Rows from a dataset
● ● ● ● ● ● ●

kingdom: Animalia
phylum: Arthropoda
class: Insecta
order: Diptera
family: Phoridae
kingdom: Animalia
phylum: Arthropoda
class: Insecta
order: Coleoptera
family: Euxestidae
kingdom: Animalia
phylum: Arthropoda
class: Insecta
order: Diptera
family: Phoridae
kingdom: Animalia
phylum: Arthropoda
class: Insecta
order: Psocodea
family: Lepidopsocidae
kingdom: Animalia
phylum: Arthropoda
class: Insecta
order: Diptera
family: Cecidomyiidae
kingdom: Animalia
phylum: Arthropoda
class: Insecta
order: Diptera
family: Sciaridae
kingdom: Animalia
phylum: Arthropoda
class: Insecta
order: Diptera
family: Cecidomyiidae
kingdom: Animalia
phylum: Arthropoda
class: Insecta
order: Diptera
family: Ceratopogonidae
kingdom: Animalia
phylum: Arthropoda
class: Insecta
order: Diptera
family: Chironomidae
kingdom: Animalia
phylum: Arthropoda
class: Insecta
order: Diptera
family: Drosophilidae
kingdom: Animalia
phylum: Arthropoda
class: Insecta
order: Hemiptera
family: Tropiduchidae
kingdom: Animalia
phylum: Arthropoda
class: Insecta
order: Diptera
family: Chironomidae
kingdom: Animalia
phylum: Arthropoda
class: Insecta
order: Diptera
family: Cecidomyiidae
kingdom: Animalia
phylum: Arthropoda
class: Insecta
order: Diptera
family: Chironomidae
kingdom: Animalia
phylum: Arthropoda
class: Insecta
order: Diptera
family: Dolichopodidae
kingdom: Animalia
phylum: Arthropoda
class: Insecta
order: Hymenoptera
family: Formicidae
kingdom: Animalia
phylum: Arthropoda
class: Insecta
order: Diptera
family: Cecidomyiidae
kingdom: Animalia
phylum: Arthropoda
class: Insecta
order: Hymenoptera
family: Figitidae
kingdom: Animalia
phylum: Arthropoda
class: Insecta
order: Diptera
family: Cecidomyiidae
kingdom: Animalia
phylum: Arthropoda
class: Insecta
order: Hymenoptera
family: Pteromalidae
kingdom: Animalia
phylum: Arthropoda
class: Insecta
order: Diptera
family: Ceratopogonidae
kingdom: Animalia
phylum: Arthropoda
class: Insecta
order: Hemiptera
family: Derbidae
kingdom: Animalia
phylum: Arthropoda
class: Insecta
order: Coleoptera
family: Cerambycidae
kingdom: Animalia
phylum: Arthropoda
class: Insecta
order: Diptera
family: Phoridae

● ● ● ● ● ● ●

__What is needed__
Return every line of the entries above, unchanged and in the same order.

__Correct output__
kingdom: Animalia
phylum: Arthropoda
class: Insecta
order: Diptera
family: Phoridae
kingdom: Animalia
phylum: Arthropoda
class: Insecta
order: Coleoptera
family: Euxestidae
kingdom: Animalia
phylum: Arthropoda
class: Insecta
order: Diptera
family: Phoridae
kingdom: Animalia
phylum: Arthropoda
class: Insecta
order: Psocodea
family: Lepidopsocidae
kingdom: Animalia
phylum: Arthropoda
class: Insecta
order: Diptera
family: Cecidomyiidae
kingdom: Animalia
phylum: Arthropoda
class: Insecta
order: Diptera
family: Sciaridae
kingdom: Animalia
phylum: Arthropoda
class: Insecta
order: Diptera
family: Cecidomyiidae
kingdom: Animalia
phylum: Arthropoda
class: Insecta
order: Diptera
family: Ceratopogonidae
kingdom: Animalia
phylum: Arthropoda
class: Insecta
order: Diptera
family: Chironomidae
kingdom: Animalia
phylum: Arthropoda
class: Insecta
order: Diptera
family: Drosophilidae
kingdom: Animalia
phylum: Arthropoda
class: Insecta
order: Hemiptera
family: Tropiduchidae
kingdom: Animalia
phylum: Arthropoda
class: Insecta
order: Diptera
family: Chironomidae
kingdom: Animalia
phylum: Arthropoda
class: Insecta
order: Diptera
family: Cecidomyiidae
kingdom: Animalia
phylum: Arthropoda
class: Insecta
order: Diptera
family: Chironomidae
kingdom: Animalia
phylum: Arthropoda
class: Insecta
order: Diptera
family: Dolichopodidae
kingdom: Animalia
phylum: Arthropoda
class: Insecta
order: Hymenoptera
family: Formicidae
kingdom: Animalia
phylum: Arthropoda
class: Insecta
order: Diptera
family: Cecidomyiidae
kingdom: Animalia
phylum: Arthropoda
class: Insecta
order: Hymenoptera
family: Figitidae
kingdom: Animalia
phylum: Arthropoda
class: Insecta
order: Diptera
family: Cecidomyiidae
kingdom: Animalia
phylum: Arthropoda
class: Insecta
order: Hymenoptera
family: Pteromalidae
kingdom: Animalia
phylum: Arthropoda
class: Insecta
order: Diptera
family: Ceratopogonidae
kingdom: Animalia
phylum: Arthropoda
class: Insecta
order: Hemiptera
family: Derbidae
kingdom: Animalia
phylum: Arthropoda
class: Insecta
order: Coleoptera
family: Cerambycidae
kingdom: Animalia
phylum: Arthropoda
class: Insecta
order: Diptera
family: Phoridae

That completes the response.